__Aim of the exercise__
Among the entries below, find the line with "book stack: present", then quote it and each following line up to and including the line with "basket: none [970,652,1058,802]", and nothing else.

-------- Records provided

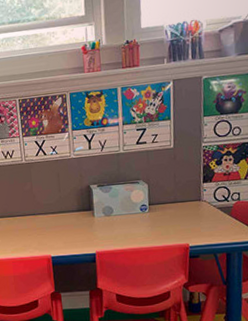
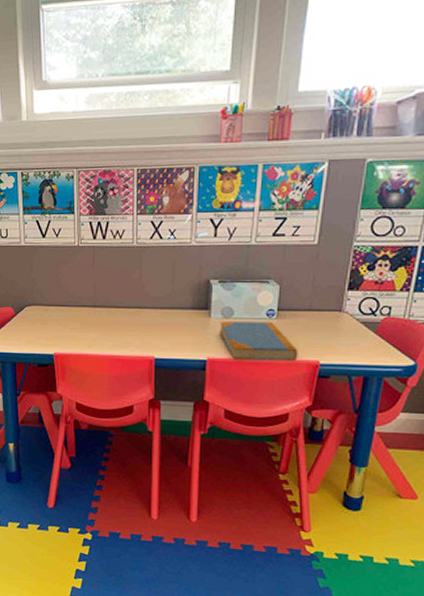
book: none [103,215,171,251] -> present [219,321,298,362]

----------------
-------- Records provided

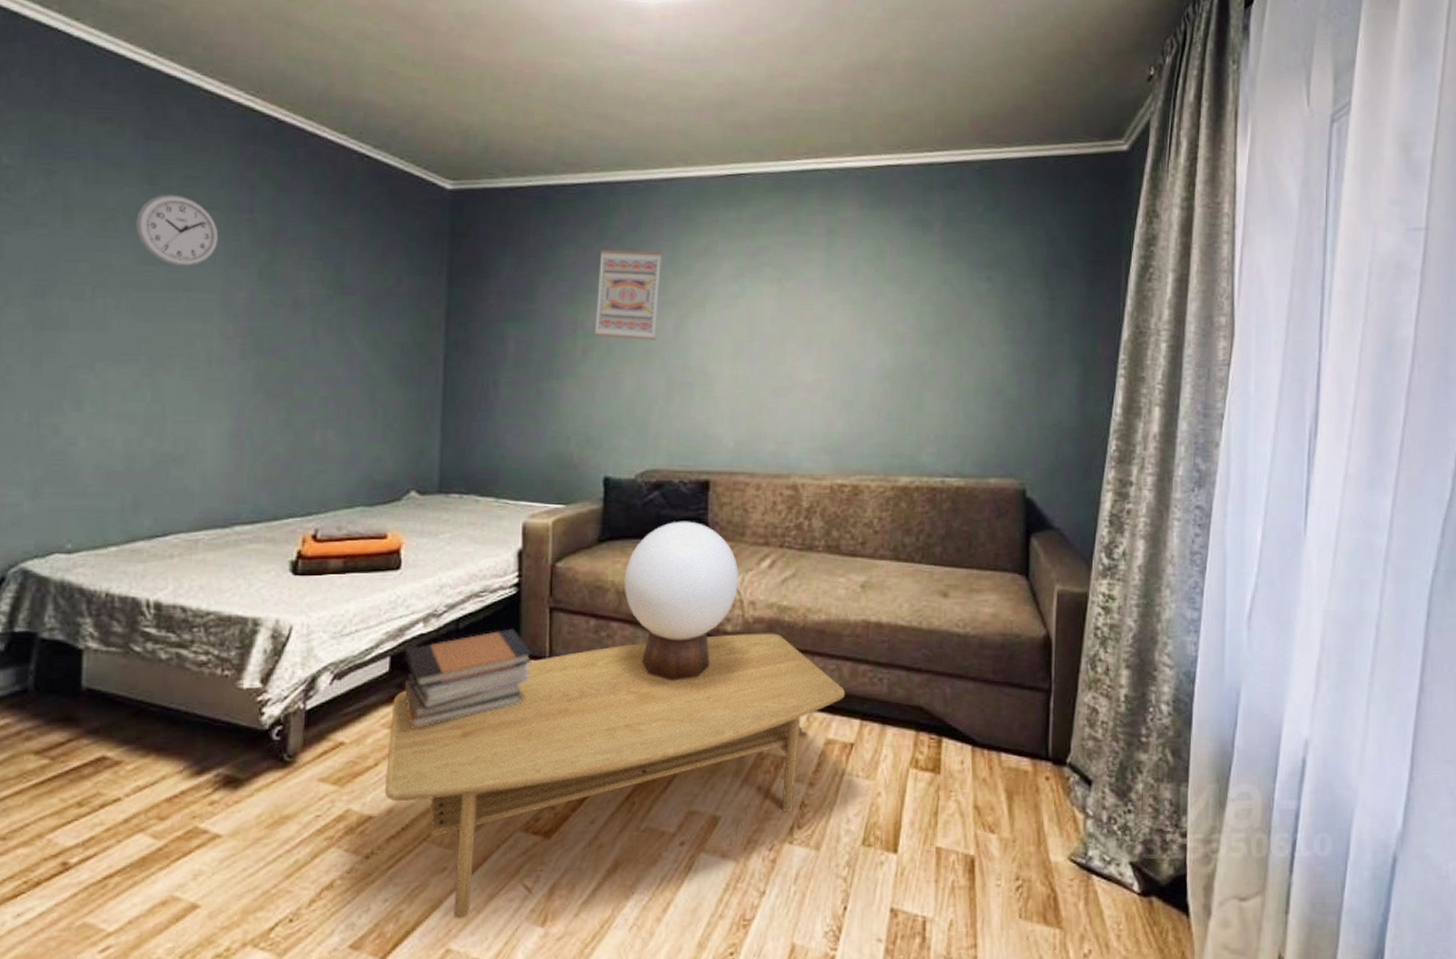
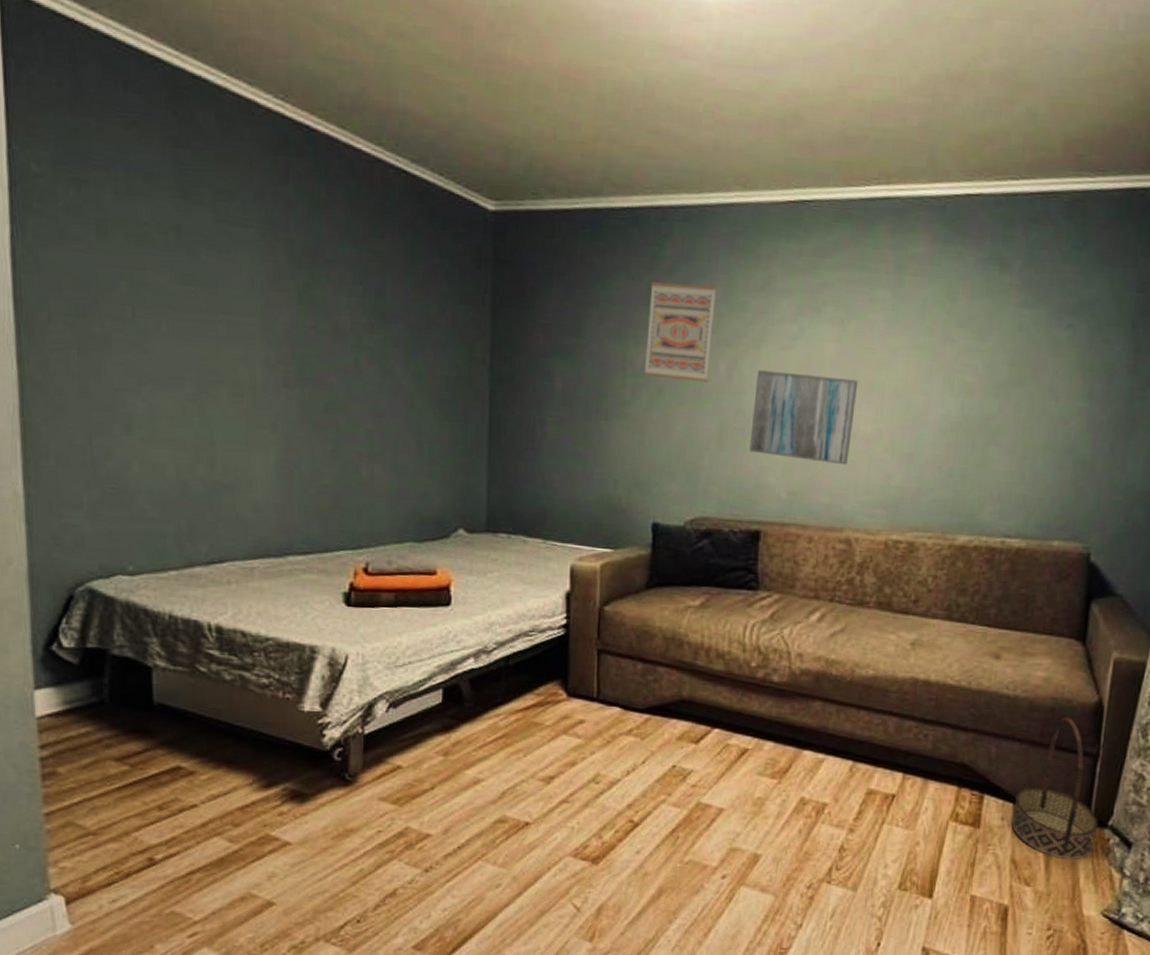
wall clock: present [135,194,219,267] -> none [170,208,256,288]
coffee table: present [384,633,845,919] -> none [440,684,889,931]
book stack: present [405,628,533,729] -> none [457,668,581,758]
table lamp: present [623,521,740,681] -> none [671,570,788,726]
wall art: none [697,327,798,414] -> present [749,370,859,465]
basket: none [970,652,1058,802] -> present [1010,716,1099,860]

----------------
-------- Records provided

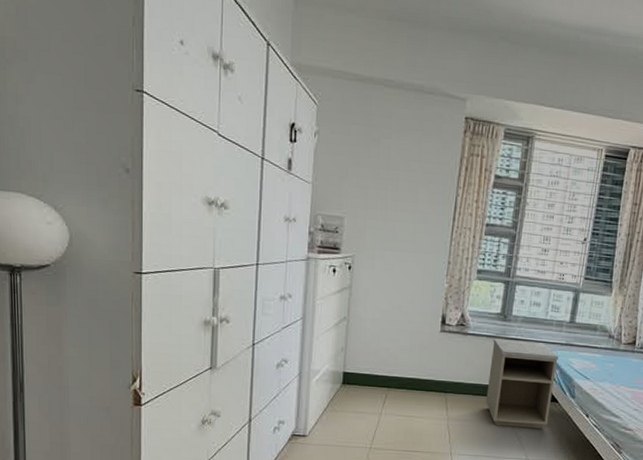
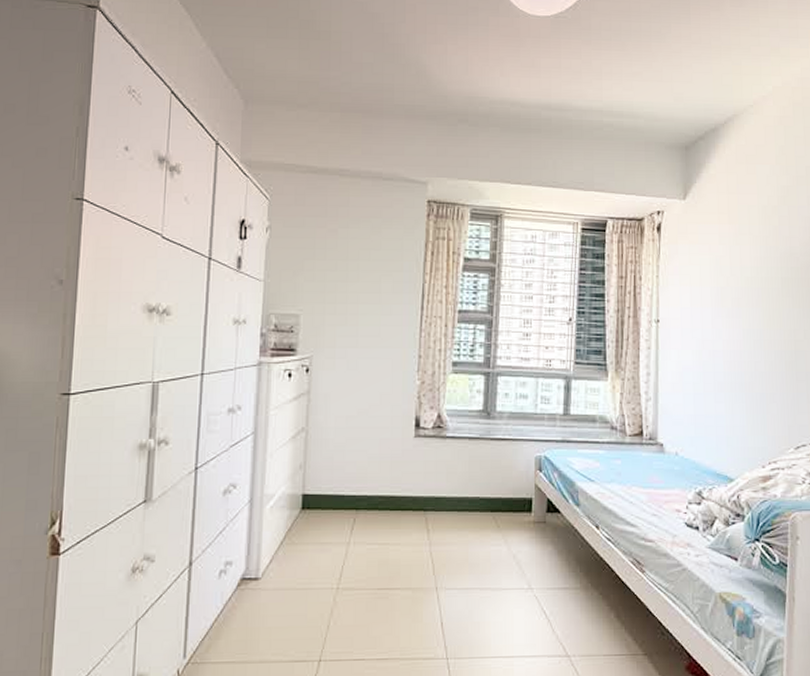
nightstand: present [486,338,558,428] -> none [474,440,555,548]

----------------

__Your solution__
book stack: present [405,628,533,729] -> none [457,668,581,758]
table lamp: present [623,521,740,681] -> none [671,570,788,726]
wall art: none [697,327,798,414] -> present [749,370,859,465]
basket: none [970,652,1058,802] -> present [1010,716,1099,860]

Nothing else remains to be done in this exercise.